| Задание |
Перепишите весь приведённый ниже материал строка в строку, ничего не меняя. Пометки об изображениях в ответ не включайте.

| Материал для обработки |
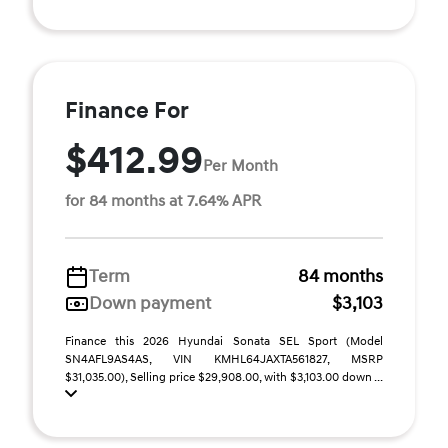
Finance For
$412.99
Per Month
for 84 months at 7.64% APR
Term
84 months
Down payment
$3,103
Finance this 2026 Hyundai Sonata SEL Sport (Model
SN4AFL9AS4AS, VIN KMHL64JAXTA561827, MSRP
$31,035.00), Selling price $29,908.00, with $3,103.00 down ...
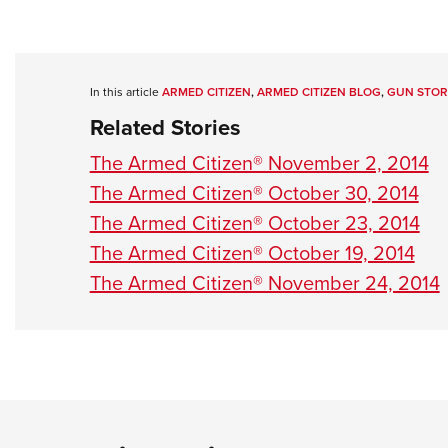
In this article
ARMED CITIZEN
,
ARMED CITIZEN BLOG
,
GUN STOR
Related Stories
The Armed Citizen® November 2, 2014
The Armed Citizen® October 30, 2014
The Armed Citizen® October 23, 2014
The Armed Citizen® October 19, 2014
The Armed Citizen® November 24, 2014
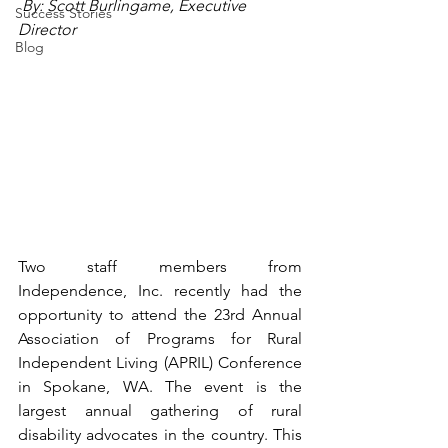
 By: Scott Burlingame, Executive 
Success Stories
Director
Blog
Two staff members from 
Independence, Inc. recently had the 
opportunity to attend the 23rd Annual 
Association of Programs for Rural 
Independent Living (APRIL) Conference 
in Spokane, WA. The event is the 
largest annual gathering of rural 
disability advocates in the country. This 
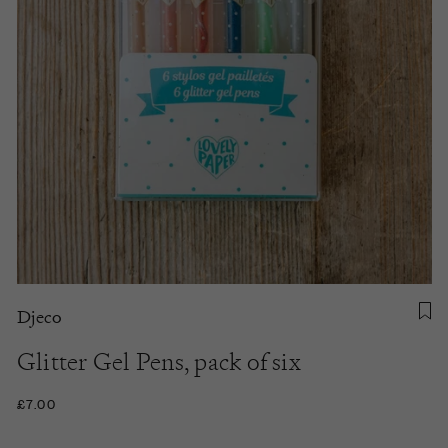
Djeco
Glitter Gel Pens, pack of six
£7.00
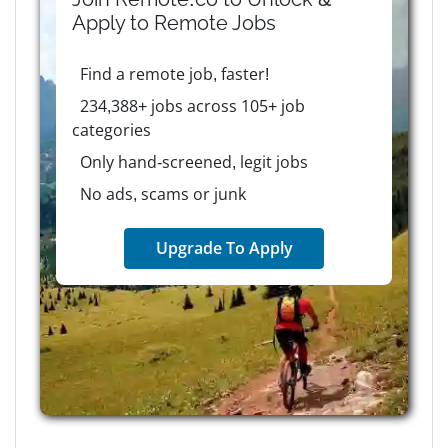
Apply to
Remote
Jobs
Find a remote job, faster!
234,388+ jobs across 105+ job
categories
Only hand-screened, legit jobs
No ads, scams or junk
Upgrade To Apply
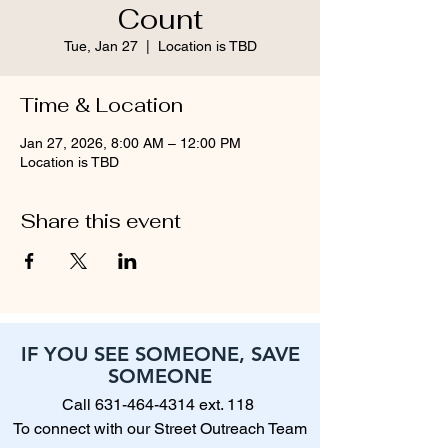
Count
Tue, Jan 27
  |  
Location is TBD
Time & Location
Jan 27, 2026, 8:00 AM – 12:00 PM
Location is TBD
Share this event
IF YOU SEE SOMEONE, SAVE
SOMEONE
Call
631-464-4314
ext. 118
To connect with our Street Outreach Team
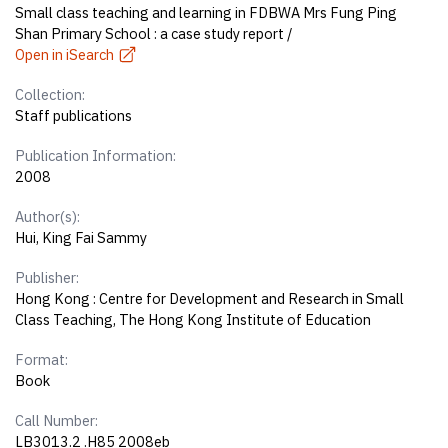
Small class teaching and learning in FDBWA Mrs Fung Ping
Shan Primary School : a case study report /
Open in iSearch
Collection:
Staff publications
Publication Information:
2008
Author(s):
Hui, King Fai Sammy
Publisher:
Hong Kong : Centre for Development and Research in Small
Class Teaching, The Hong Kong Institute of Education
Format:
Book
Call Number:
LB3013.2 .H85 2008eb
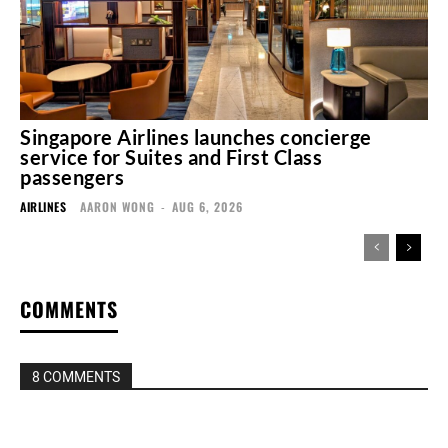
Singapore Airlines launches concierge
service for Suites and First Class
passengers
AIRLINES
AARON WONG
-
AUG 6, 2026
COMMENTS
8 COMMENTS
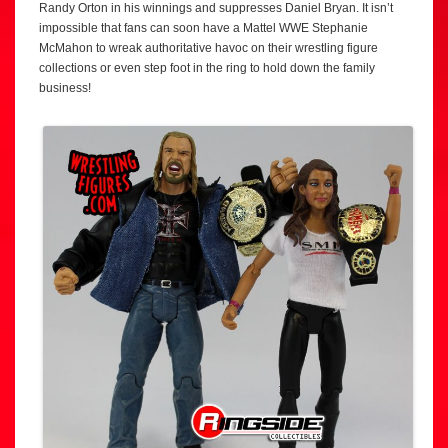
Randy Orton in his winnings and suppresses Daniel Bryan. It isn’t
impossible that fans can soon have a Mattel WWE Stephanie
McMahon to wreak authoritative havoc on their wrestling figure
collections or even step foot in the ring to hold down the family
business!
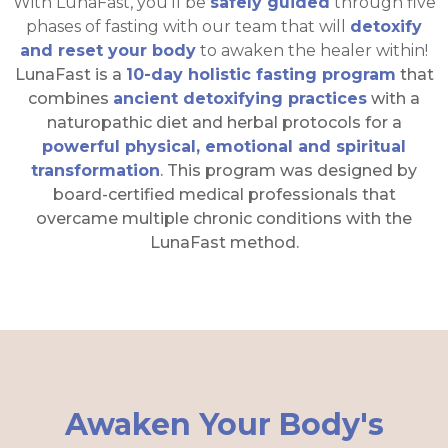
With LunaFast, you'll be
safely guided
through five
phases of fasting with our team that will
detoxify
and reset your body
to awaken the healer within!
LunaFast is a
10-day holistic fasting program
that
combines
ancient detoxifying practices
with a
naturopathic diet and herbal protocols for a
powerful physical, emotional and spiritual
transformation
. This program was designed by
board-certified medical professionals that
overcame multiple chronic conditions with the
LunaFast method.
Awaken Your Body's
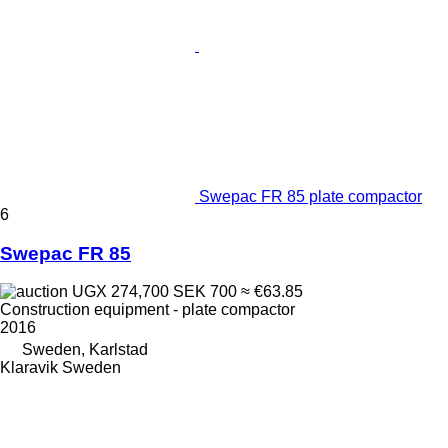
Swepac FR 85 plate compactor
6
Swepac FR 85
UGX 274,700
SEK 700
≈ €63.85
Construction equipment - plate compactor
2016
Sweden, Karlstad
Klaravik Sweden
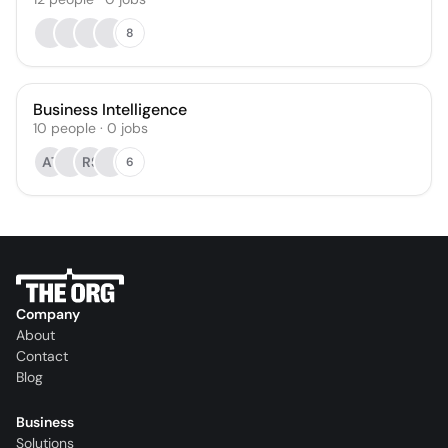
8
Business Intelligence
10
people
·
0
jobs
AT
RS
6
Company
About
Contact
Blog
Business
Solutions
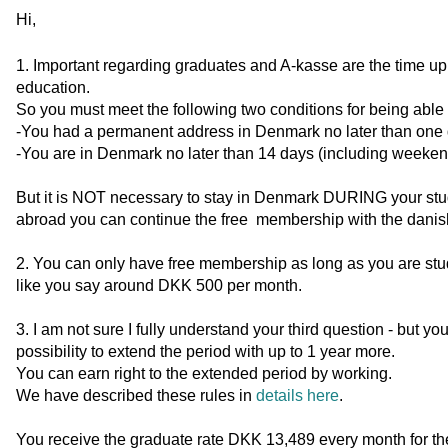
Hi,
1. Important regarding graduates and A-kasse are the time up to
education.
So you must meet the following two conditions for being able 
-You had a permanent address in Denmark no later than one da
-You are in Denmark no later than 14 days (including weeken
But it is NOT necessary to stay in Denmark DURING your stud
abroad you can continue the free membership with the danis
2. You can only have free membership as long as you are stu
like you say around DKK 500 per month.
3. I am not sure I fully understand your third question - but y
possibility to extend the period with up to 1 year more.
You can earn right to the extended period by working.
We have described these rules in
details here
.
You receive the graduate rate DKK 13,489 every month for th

| Ответ на задание |
Finance For
$412.99
Per Month
for 84 months at 7.64% APR
Term
84 months
Down payment
$3,103
Finance this 2026 Hyundai Sonata SEL Sport (Model
SN4AFL9AS4AS, VIN KMHL64JAXTA561827, MSRP
$31,035.00), Selling price $29,908.00, with $3,103.00 down ...
In this article
ARMED CITIZEN
,
ARMED CITIZEN BLOG
,
GUN STOR
Related Stories
The Armed Citizen® November 2, 2014
The Armed Citizen® October 30, 2014
The Armed Citizen® October 23, 2014
The Armed Citizen® October 19, 2014
The Armed Citizen® November 24, 2014
 By: Scott Burlingame, Executive 
Success Stories
Director
Blog
Two staff members from 
Independence, Inc. recently had the 
opportunity to attend the 23rd Annual 
Association of Programs for Rural 
Independent Living (APRIL) Conference 
in Spokane, WA. The event is the 
largest annual gathering of rural 
disability advocates in the country. This 
Djeco
Glitter Gel Pens, pack of six
£7.00
Apply to
Remote
Jobs
Find a remote job, faster!
234,388+ jobs across 105+ job
categories
Only hand-screened, legit jobs
No ads, scams or junk
Upgrade To Apply
Count
Tue, Jan 27
  |  
Location is TBD
Time & Location
Jan 27, 2026, 8:00 AM – 12:00 PM
Location is TBD
Share this event
IF YOU SEE SOMEONE, SAVE
SOMEONE
Call
631-464-4314
ext. 118
To connect with our Street Outreach Team
Small class teaching and learning in FDBWA Mrs Fung Ping
Shan Primary School : a case study report /
Open in iSearch
Collection:
Staff publications
Publication Information:
2008
Author(s):
Hui, King Fai Sammy
Publisher:
Hong Kong : Centre for Development and Research in Small
Class Teaching, The Hong Kong Institute of Education
Format:
Book
Call Number:
LB3013.2 .H85 2008eb
Singapore Airlines launches concierge
service for Suites and First Class
passengers
AIRLINES
AARON WONG
-
AUG 6, 2026
COMMENTS
8 COMMENTS
Randy Orton in his winnings and suppresses Daniel Bryan. It isn’t
impossible that fans can soon have a Mattel WWE Stephanie
McMahon to wreak authoritative havoc on their wrestling figure
collections or even step foot in the ring to hold down the family
business!
With LunaFast, you'll be
safely guided
through five
phases of fasting with our team that will
detoxify
and reset your body
to awaken the healer within!
LunaFast is a
10-day holistic fasting program
that
combines
ancient detoxifying practices
with a
naturopathic diet and herbal protocols for a
powerful physical, emotional and spiritual
transformation
. This program was designed by
board-certified medical professionals that
overcame multiple chronic conditions with the
LunaFast method.
Awaken Your Body's
Swepac FR 85 plate compactor
6
Swepac FR 85
UGX 274,700
SEK 700
≈ €63.85
Construction equipment - plate compactor
2016
Sweden, Karlstad
Klaravik Sweden
8
Business Intelligence
10
people
·
0
jobs
AT
RS
6
Company
About
Contact
Blog
Business
Solutions
Hi,
1. Important regarding graduates and A-kasse are the time up to
education.
So you must meet the following two conditions for being able 
-You had a permanent address in Denmark no later than one da
-You are in Denmark no later than 14 days (including weeken
But it is NOT necessary to stay in Denmark DURING your stud
abroad you can continue the free membership with the danis
2. You can only have free membership as long as you are stu
like you say around DKK 500 per month.
3. I am not sure I fully understand your third question - but y
possibility to extend the period with up to 1 year more.
You can earn right to the extended period by working.
We have described these rules in
details here
.
You receive the graduate rate DKK 13,489 every month for th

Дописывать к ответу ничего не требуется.